JOB
Rewrite every line of the data below as a JSON list of strings, one string per line, leaving out any blank lines.

DATA EXTRACT
◇ ◇ ◇ ◇ ◇

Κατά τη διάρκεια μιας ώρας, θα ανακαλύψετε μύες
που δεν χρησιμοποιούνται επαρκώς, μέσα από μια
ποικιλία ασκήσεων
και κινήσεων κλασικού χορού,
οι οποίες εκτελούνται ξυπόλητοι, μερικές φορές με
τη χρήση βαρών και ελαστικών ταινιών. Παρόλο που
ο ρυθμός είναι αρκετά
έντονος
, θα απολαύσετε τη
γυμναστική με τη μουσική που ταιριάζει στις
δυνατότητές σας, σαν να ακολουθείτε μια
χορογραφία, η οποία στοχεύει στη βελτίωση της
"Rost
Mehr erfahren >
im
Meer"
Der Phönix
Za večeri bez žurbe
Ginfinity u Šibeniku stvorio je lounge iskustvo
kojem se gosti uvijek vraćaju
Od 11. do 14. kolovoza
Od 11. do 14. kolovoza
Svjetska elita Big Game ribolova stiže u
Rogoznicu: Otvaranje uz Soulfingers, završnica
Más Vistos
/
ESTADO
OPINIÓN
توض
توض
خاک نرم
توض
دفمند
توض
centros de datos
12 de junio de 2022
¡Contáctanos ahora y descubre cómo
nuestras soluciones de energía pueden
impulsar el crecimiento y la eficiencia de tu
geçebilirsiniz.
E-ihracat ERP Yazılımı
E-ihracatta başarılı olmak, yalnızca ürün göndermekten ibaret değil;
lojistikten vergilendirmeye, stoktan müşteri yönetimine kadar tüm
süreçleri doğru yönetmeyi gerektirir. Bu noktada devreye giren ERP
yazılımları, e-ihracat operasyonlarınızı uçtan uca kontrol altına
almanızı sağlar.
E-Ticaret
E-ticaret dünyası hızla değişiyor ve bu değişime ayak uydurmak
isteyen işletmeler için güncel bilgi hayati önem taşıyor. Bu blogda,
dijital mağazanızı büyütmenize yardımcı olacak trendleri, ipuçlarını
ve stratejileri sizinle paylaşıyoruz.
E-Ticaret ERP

◇ ◇ ◇ ◇ ◇

OUTPUT OF THE TASK
[
  "Κατά τη διάρκεια μιας ώρας, θα ανακαλύψετε μύες",
  "που δεν χρησιμοποιούνται επαρκώς, μέσα από μια",
  "ποικιλία ασκήσεων",
  "και κινήσεων κλασικού χορού,",
  "οι οποίες εκτελούνται ξυπόλητοι, μερικές φορές με",
  "τη χρήση βαρών και ελαστικών ταινιών. Παρόλο που",
  "ο ρυθμός είναι αρκετά",
  "έντονος",
  ", θα απολαύσετε τη",
  "γυμναστική με τη μουσική που ταιριάζει στις",
  "δυνατότητές σας, σαν να ακολουθείτε μια",
  "χορογραφία, η οποία στοχεύει στη βελτίωση της",
  "\"Rost",
  "Mehr erfahren >",
  "im",
  "Meer\"",
  "Der Phönix",
  "Za večeri bez žurbe",
  "Ginfinity u Šibeniku stvorio je lounge iskustvo",
  "kojem se gosti uvijek vraćaju",
  "Od 11. do 14. kolovoza",
  "Od 11. do 14. kolovoza",
  "Svjetska elita Big Game ribolova stiže u",
  "Rogoznicu: Otvaranje uz Soulfingers, završnica",
  "Más Vistos",
  "/",
  "ESTADO",
  "OPINIÓN",
  "توض",
  "توض",
  "خاک نرم",
  "توض",
  "دفمند",
  "توض",
  "centros de datos",
  "12 de junio de 2022",
  "¡Contáctanos ahora y descubre cómo",
  "nuestras soluciones de energía pueden",
  "impulsar el crecimiento y la eficiencia de tu",
  "geçebilirsiniz.",
  "E-ihracat ERP Yazılımı",
  "E-ihracatta başarılı olmak, yalnızca ürün göndermekten ibaret değil;",
  "lojistikten vergilendirmeye, stoktan müşteri yönetimine kadar tüm",
  "süreçleri doğru yönetmeyi gerektirir. Bu noktada devreye giren ERP",
  "yazılımları, e-ihracat operasyonlarınızı uçtan uca kontrol altına",
  "almanızı sağlar.",
  "E-Ticaret",
  "E-ticaret dünyası hızla değişiyor ve bu değişime ayak uydurmak",
  "isteyen işletmeler için güncel bilgi hayati önem taşıyor. Bu blogda,",
  "dijital mağazanızı büyütmenize yardımcı olacak trendleri, ipuçlarını",
  "ve stratejileri sizinle paylaşıyoruz.",
  "E-Ticaret ERP"
]